In the first year, Alera Group merged sixteen plan designs between four carriers into three plan designs (HDHP, HDHP with employer contribution to HSA, and PPO Copay) handled by one carrier. In the second year, the existing copay plan was replaced by a far superior CDHP strategy, lowering the deductible by $1,000 and offering better benefits. Additionally, the company’s HSA funding was changed to a “match” methodology, leading to significant tax savings for both the employer and employees. By year three, wellness compliance helped increase account funding substantially and the CDHP “Base” was made noncontributory.
The company saved $2.47 million over 3 years and dramatically improved their account funding and benefits program.

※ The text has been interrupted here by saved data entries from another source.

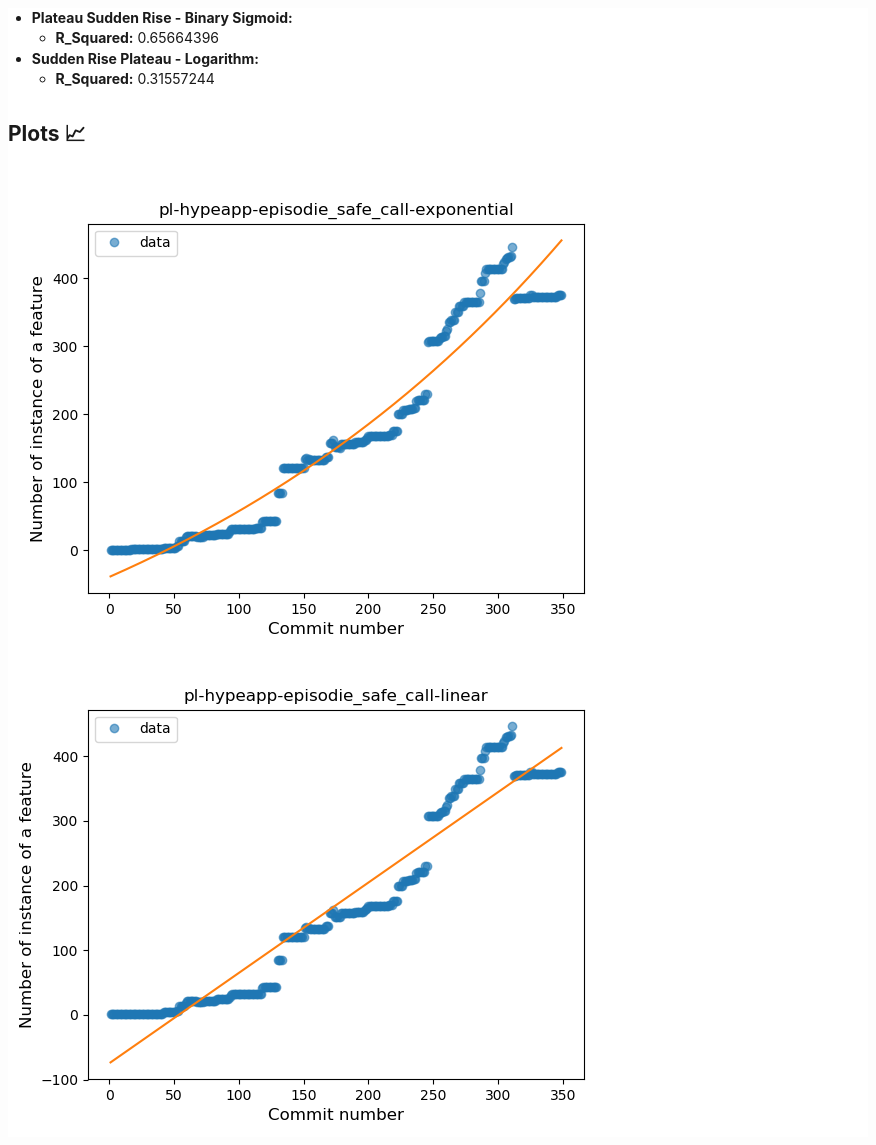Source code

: * **Plateau Sudden Rise - Binary Sigmoid:** ![equation](http://latex.codecogs.com/svg.latex?%5Cfrac%7B-242.347963%7D%7B1%20&plus;%20%5Cepsilon%5E%28--200.434123%28x%20-138.575312%29%29%7D%20&plus;%20265.492891)
    * **R_Squared:** 0.65664396
* **Sudden Rise Plateau - Logarithm:** ![equation](http://latex.codecogs.com/svg.latex?39.32037%5Clog_%7B2.814816%7D%28x%29%20&plus;%200.0)
    * **R_Squared:** 0.31557244

**Plots** :chart_with_upwards_trend:
-----

![pl-hypeapp-episodie T4](../plots/pl-hypeapp-episodie_safe_call_T4.png)
![pl-hypeapp-episodie T1](../plots/pl-hypeapp-episodie_safe_call_T1.png)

Employees enjoyed multiple years of no premium cost increases, plan participation increased by 45%, PEPM claim costs decreased and HR was able to function more efficiently as a result of plan harmonization. The employer chose the theme of “Happiest Place on Earth” for their annual open enrollment to celebrate the success of the new strategy.
DID YOU KNOW?
79% of employees would rather have new or additional benefits instead of a pay increase. It just goes to show that top talent doesn’t just want a paycheck, they want a healthy benefits package as well!